In general, accurate data about the economic impact of hepatitis C infection is essential for health policy-makers with respect to prevention and treatment of this disease. The results of the current study can be considered in the governmental policy, and treatment expenses need to be considered with priority. Indeed, one of the priorities of ministry of health and medical education in recent years is supporting the cost of illness research. The current study had several limitations; firstly the sample may not be a good representative of the society. Many patients with chronic hepatitis C who lived in rural areas were farmers or had low-income jobs; therefore, going to the clinic for outpatient visits on a regular basis was difficult for them. Moreover, the data were only collected from limited centers in Shiraz and the results were generalized at the national level.

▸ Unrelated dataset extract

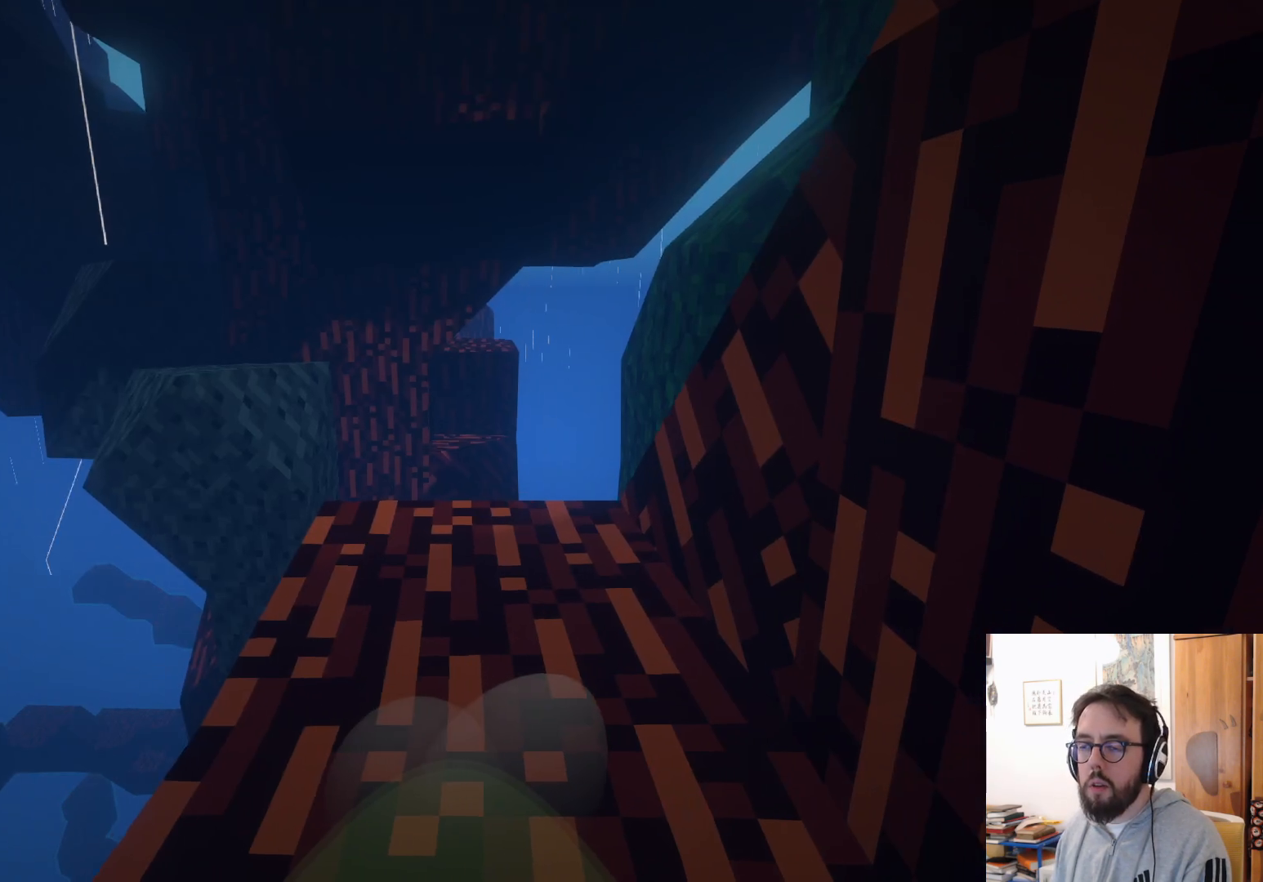
{"buttons": [], "left_stick": "up", "right_stick": "center", "events": [[33, "right_stick", "down-left"], [67, "left_stick", "up"], [383, "right_stick", "center"]]}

However, these centers could be considered as referral ones. Therefore, treatment costs may be overestimated in Iran too. Even with the limitations listed here, this is the only study in Iran that estimated the cost burden of chronic hepatitis C infection and can provide valuable information for health system managers and policy makers to plan and allocate resources.

This study had one limitation in the indirect cost calculation which was the lack of any estimation of the transportation and residency costs. Also, since the direct cost is based on self-report, it would be seen as a conservative estimation. Despite this limitation, to reduce the financial burden of diseases associated with chronic hepatitis C infection in Iran, the following recommendations can be provided: the use of screening programs and patients’ access to timely detection of hepatitis C infection, improving the quality and quantity of health insurance for people with hepatitis C infections, providing subsidies by the government to reduce costs, management and resource allocation and proportional to the tariff, and improving comprehensive services and public health systems based on primary health care.